Butler has a commonsense argument. He's one of the best cornerbacks in the league -- one whose 2016 salary ($600,000) was far beneath a player of his ability -- and players ostensibly should be valued by a coach, Bill Belichick, who says the Patriots' success is "all about the players." But as a restricted free agent without the service time to reach the open market, Butler has no power, and the Patriots have no obligation to negotiate with him. In fact, instead of investing in Butler-their homegrown success story who won them a Super Bowl by making arguably the single greatest play in the franchise's history-the Patriots signed Buffalo's Stephon Gilmore for $65 million, proving who is the hammer and who is the nail.
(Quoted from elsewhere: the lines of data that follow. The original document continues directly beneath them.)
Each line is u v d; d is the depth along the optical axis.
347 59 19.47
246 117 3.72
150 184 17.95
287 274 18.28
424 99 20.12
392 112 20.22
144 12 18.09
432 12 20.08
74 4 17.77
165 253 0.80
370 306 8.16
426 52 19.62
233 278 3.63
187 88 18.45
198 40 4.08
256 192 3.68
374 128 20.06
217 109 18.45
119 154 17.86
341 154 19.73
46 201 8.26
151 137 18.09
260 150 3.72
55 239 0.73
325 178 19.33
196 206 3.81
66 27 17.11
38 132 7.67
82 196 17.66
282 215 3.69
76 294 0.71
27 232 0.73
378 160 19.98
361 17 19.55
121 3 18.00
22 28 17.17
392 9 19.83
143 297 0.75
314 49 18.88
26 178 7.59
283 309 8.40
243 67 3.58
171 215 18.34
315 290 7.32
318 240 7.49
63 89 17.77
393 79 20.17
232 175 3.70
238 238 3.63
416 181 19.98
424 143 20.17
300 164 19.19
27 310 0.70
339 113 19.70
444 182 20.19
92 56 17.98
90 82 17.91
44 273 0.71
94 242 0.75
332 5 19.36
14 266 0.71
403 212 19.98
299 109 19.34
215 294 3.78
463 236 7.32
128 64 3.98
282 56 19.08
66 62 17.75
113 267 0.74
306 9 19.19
It's true that player salaries have skyrocketed since the 1987 strike. According to the NFL Players Association, free agent money has increased 18.7 percent over last season, with guaranteed money up 16.2 percent (through March 15). Even if nobody is willing to give the Patriots a first-round pick for Butler, he will play in New England for $3.91 million in 2017 under the terms of his restricted free agent status. But money is one thing and true agency is another. The real fight is over power-power for the Malcolm Butlers of the NFL to have more control over their careers, and power for teams to keep them right where they are, to keep them from leaving on their terms. NFL quarterbacks might as well be playing under a reserve clause, because transition and franchise tag designations and restricted free agency have the ability to keep healthy, elite quarterbacks in their prime -- Tom Brady, Aaron Rodgers, Troy Aikman or Brett Favre -- from hitting the open market.

Meanwhile, the Patriots enjoy the plaudits from the industry, media and fans for the masterstroke of coldly navigating a system already weighted heavily in their favor. No one would ever confuse New England's joyless, "Do your job," Industrial Revolution-style efficiency with DeBartolo treating his Sunday warriors like kings. Fans might not be happy with the idea of trading Butler, but they largely don't take issue with how the Patriots embody this time of unsentimental production, when analytics are celebrated over heartbeats and total victory trumps compromise-even at the cost of defeating and discarding one of your own. The Patriots provide our mirror.

Without solidarity, the players always lose. Loyalty to DeBartolo resulted in a crushing union defeat then. Now, after witnessing the "No days off" Patriots bypassing him for a player who has never sweated a drop for them, Butler must wait either to be traded or for a team to make an offer the Patriots have the chance to match. He is, within the parameters of his industry, stuck.

Had the players won in 1987, maybe "loyalty" wouldn't be used as an insult fans hurl at players when they finally get to leave town. Maybe, just maybe, the NFL wouldn't get to treat players like the disposable widget the Patriots seem intent on proving Malcolm Butler to be.